A junit test was added for this new property but it went in as part of 
DERBY-3790. The name of the junit test is 
store.KeepDisposableStatsPropertyTest. Had to make changes to this test to 
backport it to 10.8 but without the fix for DEBRY-3790 and with the absence of 
drop statistics procedure, the test really does not make much sense for 10.8 
codeline. The test uses drop statistics procedure and it is mainly testing 
DERBY-3790 to make sure that the orphaned stats are being deleted or left 
behind based on whether the property is set to true or false. But since we do 
not have drop statistics procedure and we do not have DERBY-3790 fixed in 10.8, 
we can't really meaningfully run the KeepDisposableStatsPropertyTest in 10.8. 
In any case, I have changed the test so that atleast it will not fail in 10.8 
but it is not able to truly test the property. May be we can test this property 
through upgrade suite where we will create orphaned stats because of DERBY-5681 
on older releases and we will find that when the property is set to true, even 
after upgrade, we will have orphaned stats but when property is set to false, 
after upgrade, orphaned stats are deleted.
                
> Investigate if request for update statistics can be skipped for certain kind 
> of indexes, one instance may be unique indexes based on one column.
> ------------------------------------------------------------------------------------------------------------------------------------------------
>
>                 Key: DERBY-3790
>                 URL: https://issues.apache.org/jira/browse/DERBY-3790
>             Project: Derby
>          Issue Type: Improvement
>          Components: Store
>    Affects Versions: 10.5.1.1
>            Reporter: Mamta A. Satoor
>            Assignee: Kristian Waagan
>             Fix For: 10.9.1.0
>
>         Attachments: derby-3790-1a-skip_stats_scui.diff, 
> derby-3790-1b-skip_stats_scui.diff, derby-3790-1c-skip_stats_scui.diff, 
> derby-3790-2a-minor_test_improvements.diff
>
>
> DERBY-269 provided a manual way to update the statisitcs. There was some 
> discussion in that jira entry for possibly optimizing the cases where there 
> is no need to update the statistics. I will enter the related comments from 
> that jira entry here for reference.
> **************************
> Knut Anders Hatlen - 18/Jul/08 12:39 AM 
> If I have understood correctly, unique indexes always have up to date 
> cardinality statistics because cardinality == row count. If that's the case, 
> one possible optimization is to skip the unique indexes when 
> SYSCS_UPDATE_STATISTICS is called. 
> **************************
> **************************
> Mike Matrigali - 18/Jul/08 09:48 AM 
> is the cardinality of a unique index 1 or is it row count? 

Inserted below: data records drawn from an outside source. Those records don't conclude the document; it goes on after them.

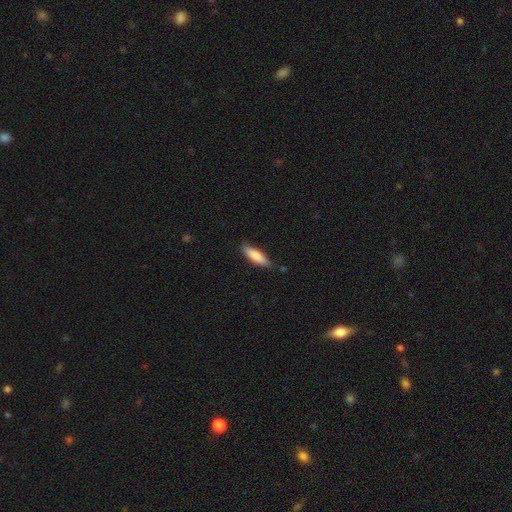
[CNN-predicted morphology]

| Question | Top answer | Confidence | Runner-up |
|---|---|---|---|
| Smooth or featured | smooth | 79% | featured or disk (15%) |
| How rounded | cigar-shaped | 54% | in between (45%) |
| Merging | none | 79% | minor disturbance (16%) |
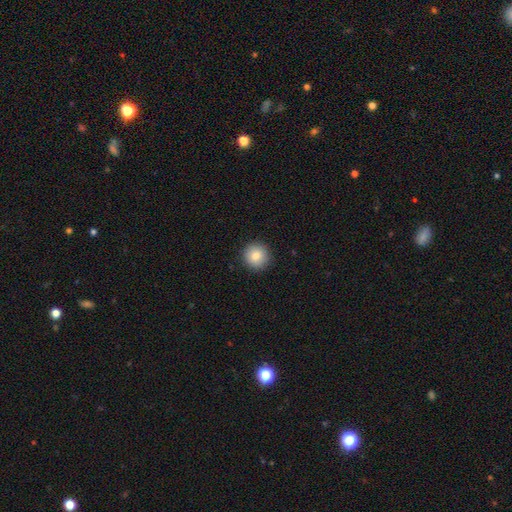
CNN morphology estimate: smooth 81%, featured or disk 10%, star or artifact 9%. Down the decision tree: how rounded — round (95%); merging — none (92%).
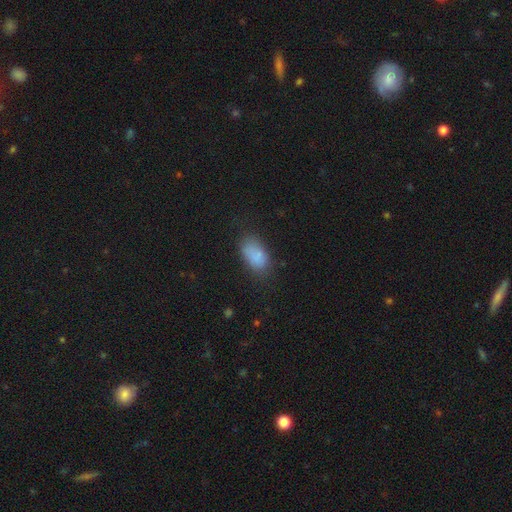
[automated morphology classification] smooth-or-featured: smooth: 78% | featured or disk: 12% | star or artifact: 10%
  how-rounded: in between: 90% | round: 7% | cigar-shaped: 3%
  merging: none: 58% | minor disturbance: 24% | major disturbance: 10% | merger: 8%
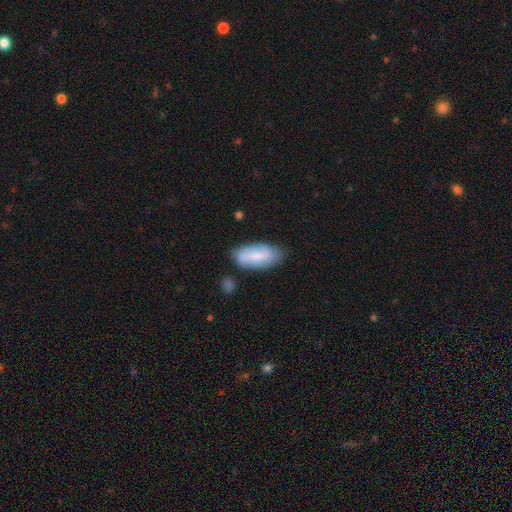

> It is also more complicated than just skipping unique indexes, it depends on 
> the number of columns in the index because 
> in a multi-column index, multiple cardinalities are calculated. So for 
> instance on an index on columns A,B,C there are 
> actually 3 cardinalities calculated: 
> A 
> A,B 
> A,B,C 
> I agree that the calculation of cardinality of A,B,C could/should be short 
> circuited for a unique index. 
> **************************
> **************************
> Knut Anders Hatlen - 18/Jul/08 03:25 PM 
> Mike, 
> It looks to me as if the cardinality is the number of unique values, so I 
> think the cardinality of a unique index is equal to its row count (for the 
> full key, that is). You're right that we can't short circuit it if we have a 
> multi-column index. I don't know if it's worth the extra complexity to short 
> circuit the A,B,C case, since we'd have to scan the entire index anyway. For 
> a single-column unique index it sounds like a good idea, though.